Top of Task input

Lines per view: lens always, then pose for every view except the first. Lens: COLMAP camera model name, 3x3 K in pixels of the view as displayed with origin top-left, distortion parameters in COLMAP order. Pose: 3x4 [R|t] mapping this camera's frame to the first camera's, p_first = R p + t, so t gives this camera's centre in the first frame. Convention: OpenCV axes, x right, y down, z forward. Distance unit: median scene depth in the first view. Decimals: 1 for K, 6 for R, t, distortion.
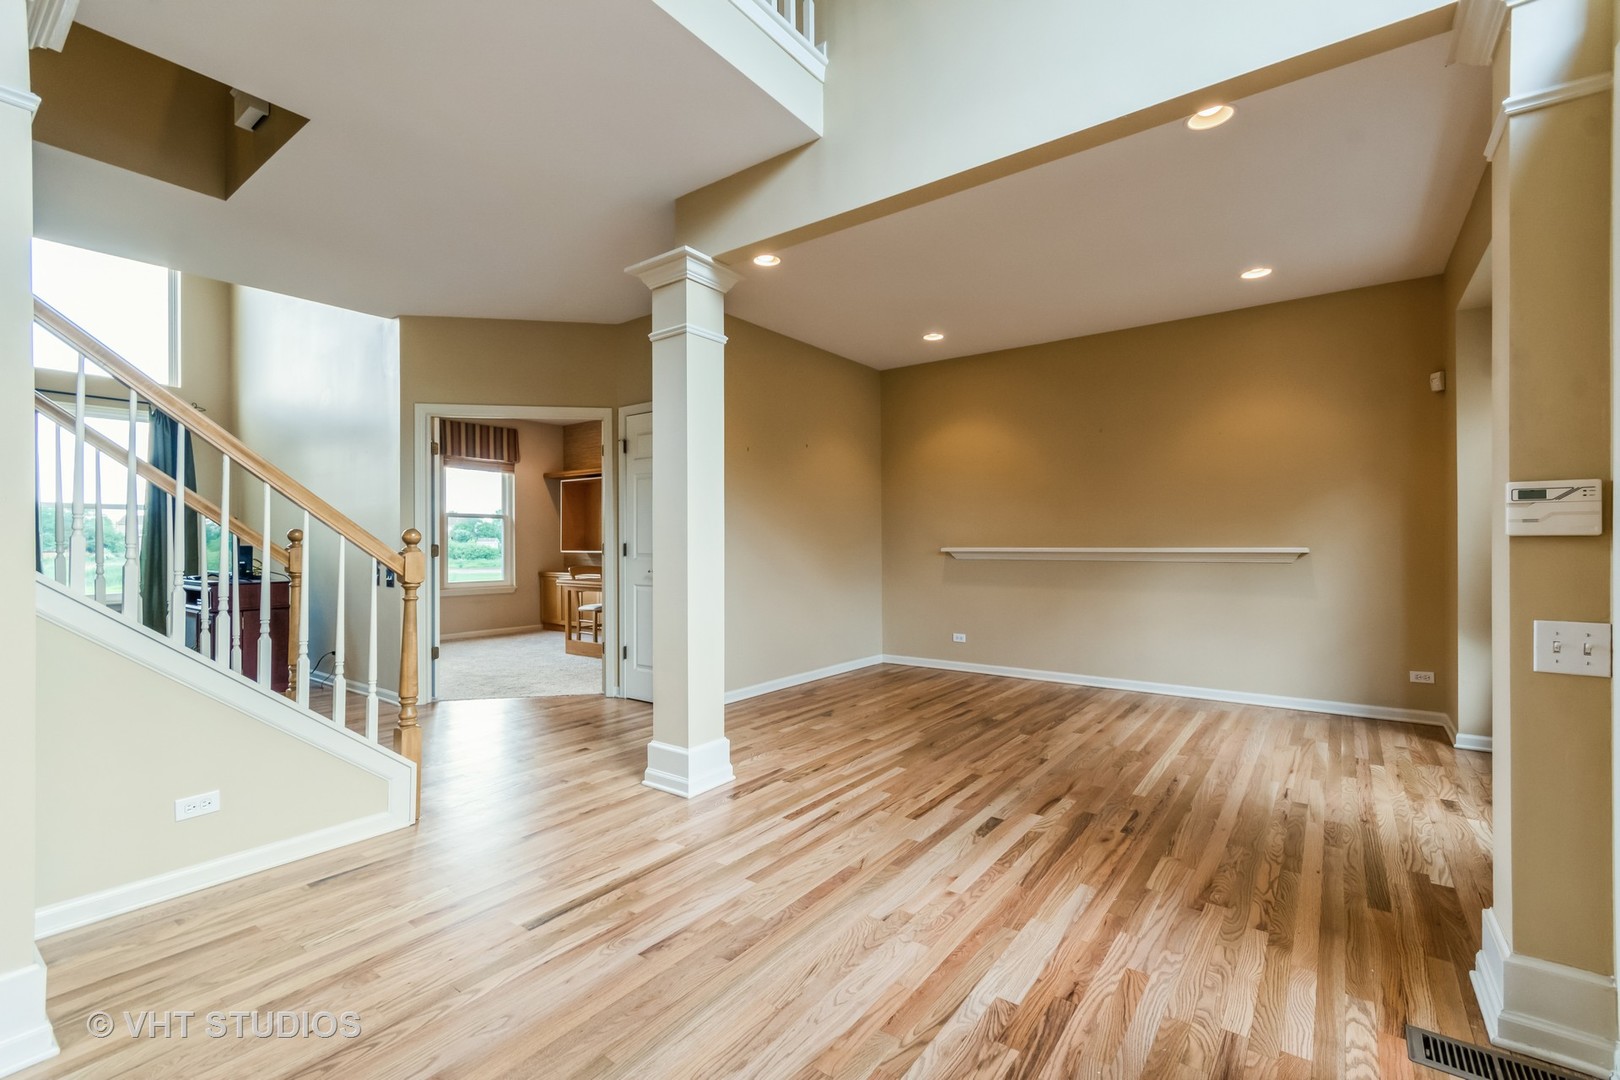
lens RADIAL K [[715.9, 0, 809.9], [0, 715.9, 540.0], [0, 0, 1]] dist [0.007208, -0.002051]
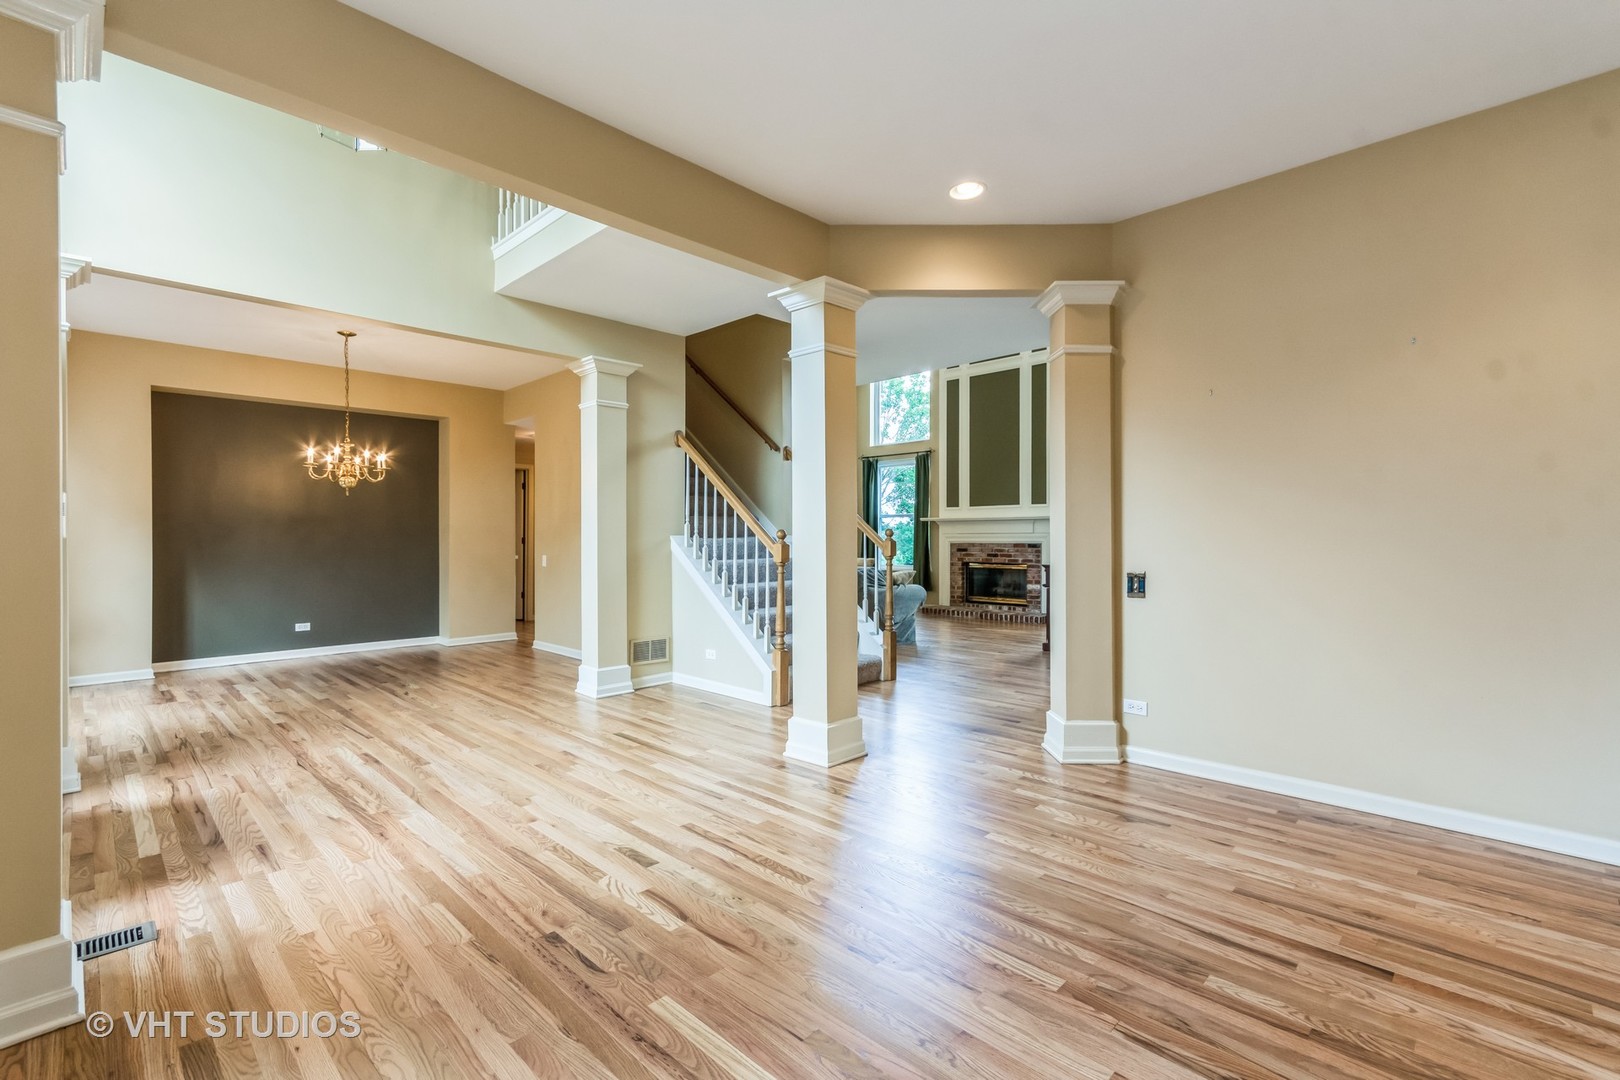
lens RADIAL K [[715.9, 0, 805.9], [0, 715.9, 545.1], [0, 0, 1]] dist [0.007208, -0.002051]
pose [[-0.139657, 0.015285, -0.990082, 1.003614], [0.006190, 0.999875, 0.014563, -0.004326], [0.990181, -0.004094, -0.139734, 1.212666]]
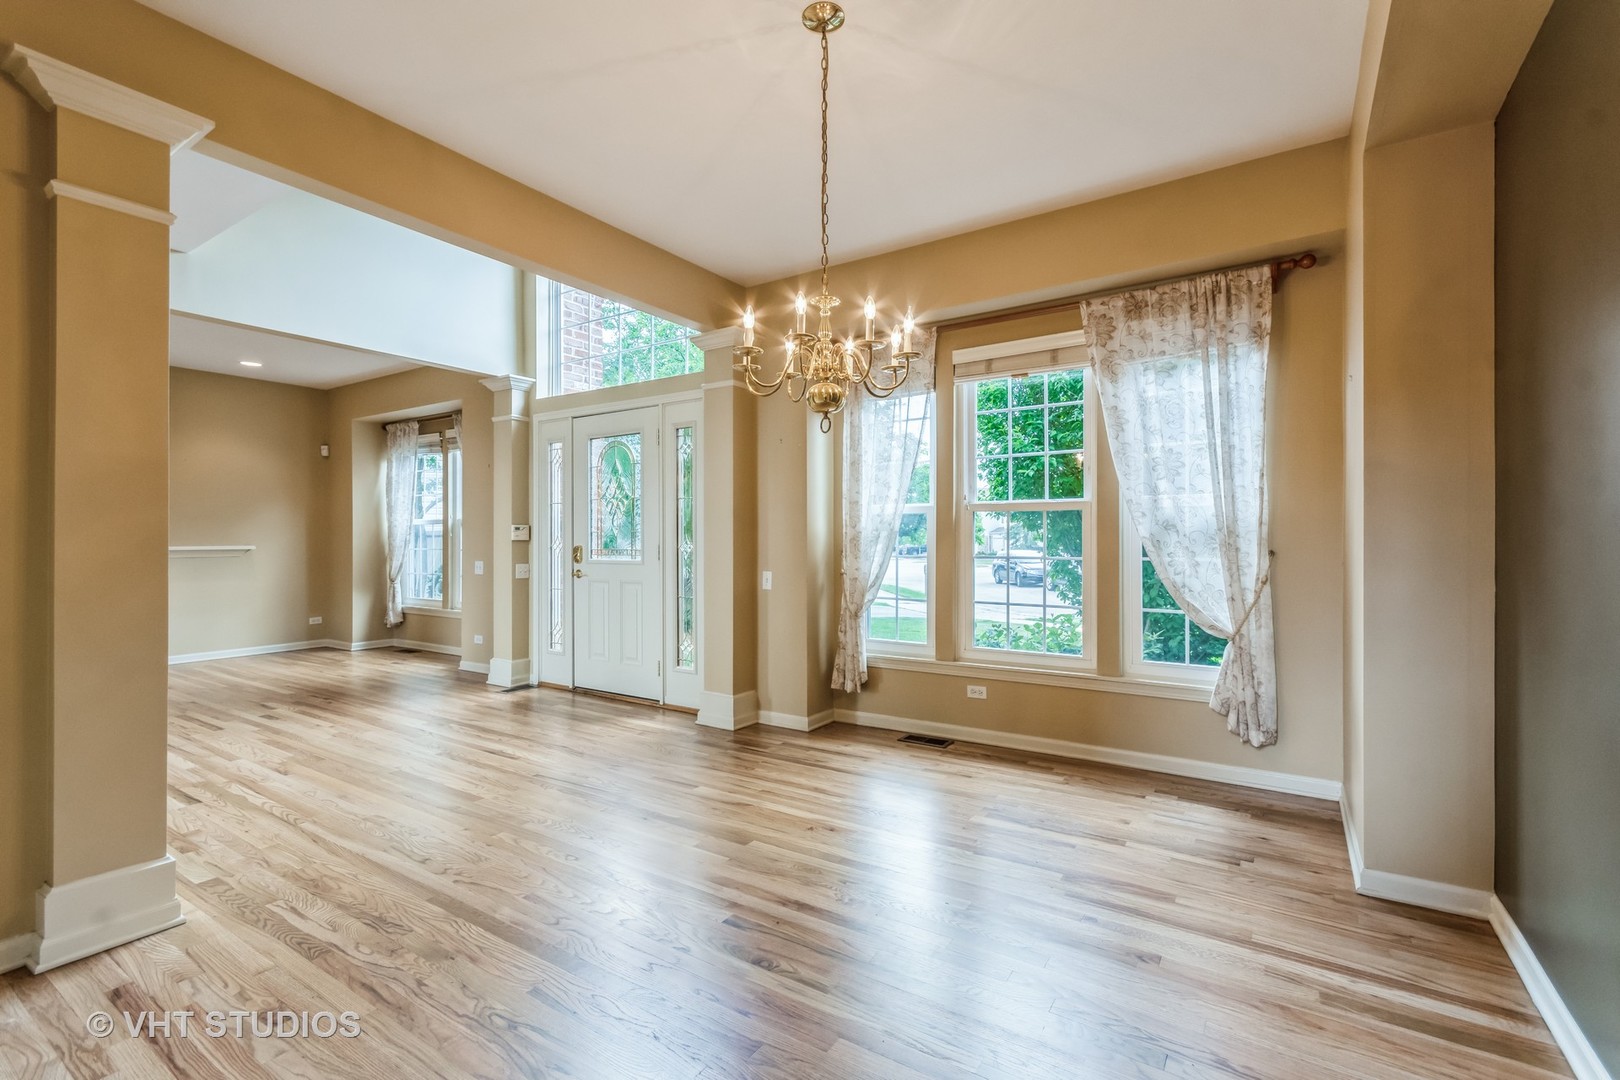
lens RADIAL K [[715.9, 0, 818.7], [0, 715.9, 537.4], [0, 0, 1]] dist [0.007208, -0.002051]
pose [[-0.062126, 0.002499, 0.998065, -1.328111], [0.000341, 0.999997, -0.002482, -0.005817], [-0.998068, 0.000186, -0.062127, -0.134237]]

Bottom of Task input

Goal of the exercise: Please set the records down again exactly as written. The pictures should not be included.

Completed exercise:
Lines per view: lens always, then pose for every view except the first. Lens: COLMAP camera model name, 3x3 K in pixels of the view as displayed with origin top-left, distortion parameters in COLMAP order. Pose: 3x4 [R|t] mapping this camera's frame to the first camera's, p_first = R p + t, so t gives this camera's centre in the first frame. Convention: OpenCV axes, x right, y down, z forward. Distance unit: median scene depth in the first view. Decimals: 1 for K, 6 for R, t, distortion.
lens RADIAL K [[715.9, 0, 809.9], [0, 715.9, 540.0], [0, 0, 1]] dist [0.007208, -0.002051]
lens RADIAL K [[715.9, 0, 805.9], [0, 715.9, 545.1], [0, 0, 1]] dist [0.007208, -0.002051]
pose [[-0.139657, 0.015285, -0.990082, 1.003614], [0.006190, 0.999875, 0.014563, -0.004326], [0.990181, -0.004094, -0.139734, 1.212666]]
lens RADIAL K [[715.9, 0, 818.7], [0, 715.9, 537.4], [0, 0, 1]] dist [0.007208, -0.002051]
pose [[-0.062126, 0.002499, 0.998065, -1.328111], [0.000341, 0.999997, -0.002482, -0.005817], [-0.998068, 0.000186, -0.062127, -0.134237]]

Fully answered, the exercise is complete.